Home > categories > Construction & Real Estate > Plasterboard > How to deal with damp/wet skirting boards that are attached to plasterboard?

How to deal with damp/wet skirting boards that are attached to plasterboard?

So, I accidently flooded my bath. The skirting boards around the sink and wood that boxes around the sink have become damp which has now dried out but the wood has cracked and I suppose that it's become warped. Now, I'm not sure how to deal with this as this wood is attached to the plasterboard wall. By removing this wood and replacing it I fear that I might damage the plasterboard wall.Any advice on how to tackle this? I kind of want some advice before I look into calling someone out


With a sharp razor knife, score along the top edge of the base trim. Take a wide putty knife and force it between the plaster and the base trim.
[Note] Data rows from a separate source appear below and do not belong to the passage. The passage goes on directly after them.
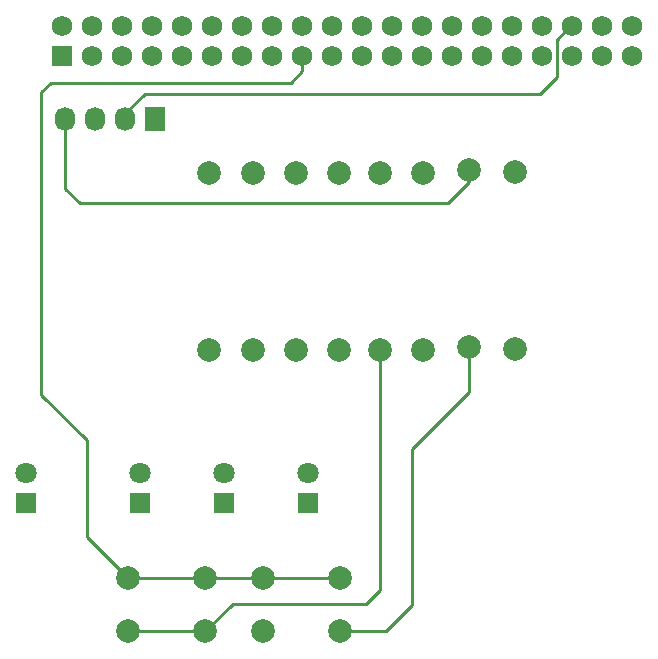
<source format=gbr>
G04 #@! TF.FileFunction,Copper,L2,Bot,Signal*
%FSLAX46Y46*%
G04 Gerber Fmt 4.6, Leading zero omitted, Abs format (unit mm)*
G04 Created by KiCad (PCBNEW 4.0.6) date Monday 17 April 2017 17:24:00*
%MOMM*%
%LPD*%
G01*
G04 APERTURE LIST*
%ADD10C,0.100000*%
%ADD11C,1.727200*%
%ADD12R,1.727200X1.727200*%
%ADD13C,1.998980*%
%ADD14C,2.000000*%
%ADD15R,1.800000X1.800000*%
%ADD16C,1.800000*%
%ADD17R,1.727200X2.032000*%
%ADD18O,1.727200X2.032000*%
%ADD19C,0.250000*%
G04 APERTURE END LIST*
D10*
D11*
X64250000Y-32702000D03*
X61710000Y-32702000D03*
X66790000Y-32702000D03*
X69330000Y-32702000D03*
X79490000Y-32702000D03*
X76950000Y-32702000D03*
X71870000Y-32702000D03*
X74410000Y-32702000D03*
X82030000Y-32702000D03*
X84570000Y-32702000D03*
X59170000Y-32702000D03*
X56630000Y-32702000D03*
X49010000Y-32702000D03*
X46470000Y-32702000D03*
X51550000Y-32702000D03*
X54090000Y-32702000D03*
X43930000Y-32702000D03*
X41390000Y-32702000D03*
D12*
X36310000Y-32702000D03*
D11*
X38850000Y-32702000D03*
X38850000Y-30162000D03*
X36310000Y-30162000D03*
X41390000Y-30162000D03*
X43930000Y-30162000D03*
X54090000Y-30162000D03*
X51550000Y-30162000D03*
X46470000Y-30162000D03*
X49010000Y-30162000D03*
X56630000Y-30162000D03*
X59170000Y-30162000D03*
X84570000Y-30162000D03*
X82030000Y-30162000D03*
X74410000Y-30162000D03*
X71870000Y-30162000D03*
X76950000Y-30162000D03*
X79490000Y-30162000D03*
X69330000Y-30162000D03*
X66790000Y-30162000D03*
X61710000Y-30162000D03*
X64250000Y-30162000D03*
D13*
X74676000Y-57531000D03*
X74676000Y-42531000D03*
X63182500Y-42672000D03*
X63182500Y-57672000D03*
X66865500Y-42608500D03*
X66865500Y-57608500D03*
X48768000Y-42672000D03*
X48768000Y-57672000D03*
D14*
X41910000Y-81462000D03*
X41910000Y-76962000D03*
X48410000Y-81462000D03*
X48410000Y-76962000D03*
X53340000Y-81462000D03*
X53340000Y-76962000D03*
X59840000Y-81462000D03*
X59840000Y-76962000D03*
D15*
X33274000Y-70612000D03*
D16*
X33274000Y-68072000D03*
D13*
X56070500Y-42672000D03*
X56070500Y-57672000D03*
D15*
X42926000Y-70612000D03*
D16*
X42926000Y-68072000D03*
D15*
X50038000Y-70612000D03*
D16*
X50038000Y-68072000D03*
D15*
X57150000Y-70612000D03*
D16*
X57150000Y-68072000D03*
D13*
X70739000Y-57404000D03*
X70739000Y-42404000D03*
X59753500Y-42608500D03*
X59753500Y-57608500D03*
X52451000Y-42672000D03*
X52451000Y-57672000D03*
D17*
X44196000Y-38100000D03*
D18*
X41656000Y-38100000D03*
X39116000Y-38100000D03*
X36576000Y-38100000D03*
D19*
X70739000Y-42404000D02*
X70739000Y-43434000D01*
X36576000Y-44005500D02*
X36576000Y-38100000D01*
X37782500Y-45212000D02*
X36576000Y-44005500D01*
X68961000Y-45212000D02*
X37782500Y-45212000D01*
X70739000Y-43434000D02*
X68961000Y-45212000D01*
X70739000Y-42418000D02*
X70739000Y-42404000D01*
X56630000Y-32702000D02*
X56630000Y-34048000D01*
X38417500Y-73469500D02*
X41910000Y-76962000D01*
X38417500Y-65278000D02*
X38417500Y-73469500D01*
X34544000Y-61404500D02*
X38417500Y-65278000D01*
X34544000Y-35814000D02*
X34544000Y-61404500D01*
X35369500Y-34988500D02*
X34544000Y-35814000D01*
X55689500Y-34988500D02*
X35369500Y-34988500D01*
X56630000Y-34048000D02*
X55689500Y-34988500D01*
X53340000Y-76962000D02*
X59840000Y-76962000D01*
X53022500Y-76644500D02*
X53340000Y-76962000D01*
X53340000Y-76962000D02*
X48410000Y-76962000D01*
X48410000Y-76962000D02*
X41910000Y-76962000D01*
X63182500Y-57672000D02*
X63182500Y-71247000D01*
X50751000Y-79121000D02*
X48410000Y-81462000D01*
X62039500Y-79121000D02*
X50751000Y-79121000D01*
X63182500Y-77978000D02*
X62039500Y-79121000D01*
X63182500Y-76073000D02*
X63182500Y-77978000D01*
X63182500Y-71247000D02*
X63182500Y-76073000D01*
X41910000Y-81462000D02*
X48410000Y-81462000D01*
X63246000Y-57658000D02*
X63182500Y-57672000D01*
X59840000Y-81462000D02*
X63699000Y-81462000D01*
X70739000Y-61150500D02*
X70739000Y-57404000D01*
X65913000Y-65976500D02*
X70739000Y-61150500D01*
X65913000Y-79248000D02*
X65913000Y-65976500D01*
X63699000Y-81462000D02*
X65913000Y-79248000D01*
X52514500Y-57608500D02*
X52514500Y-57594500D01*
X52514500Y-57594500D02*
X52451000Y-57658000D01*
X41656000Y-38100000D02*
X41656000Y-37592000D01*
X41656000Y-37592000D02*
X43307000Y-35941000D01*
X78232000Y-31420000D02*
X79438500Y-29972000D01*
X78232000Y-34480500D02*
X78232000Y-31420000D01*
X76771500Y-35941000D02*
X78232000Y-34480500D01*
X43307000Y-35941000D02*
X76771500Y-35941000D01*
X79438500Y-29972000D02*
X79450500Y-29909000D01*
X41656000Y-37973000D02*
X41656000Y-38100000D01*
M02*

</source>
Try to gently pry the trim away from the wall using the putty knife. If the trim won't pry away, take a flat profile pry bar and wedge the bar between the putty knife and the trim. Use the putty knife as the pivot point for the flat bar so that the plaster isn't excessively damaged. If the plaster does crack, you can use a wider profile base trim to help cover the damaged areas.
May 11, 2017
Those skirting boards as you call them were originally installed to act as a support for when the plasterers floated out the walls with plaster. You can go ahead and replace whatever is bad with new boards. The plaster will not fall off the wall, when you do this. You are fine! Understand that pre-1978 buildings with plaster have asbestos fibers in them. They are know to cause cancer. You need to specially CONTAIN the area and were special protection when doing this work. DO NOT CONTAMINATE OTHER AREAS OF THE HOUSE.
May 11, 2017
I had the same problems when renovating an old house. Your best option would be to use an impact adhesive such as 'No more nails'. At first, I had mixed results and found it best to support the skirting while the adhesive is drying. Nail a block to the floor close to the skirting and tap a wedge into the gap. Repeat roughly every six feet - works a treat.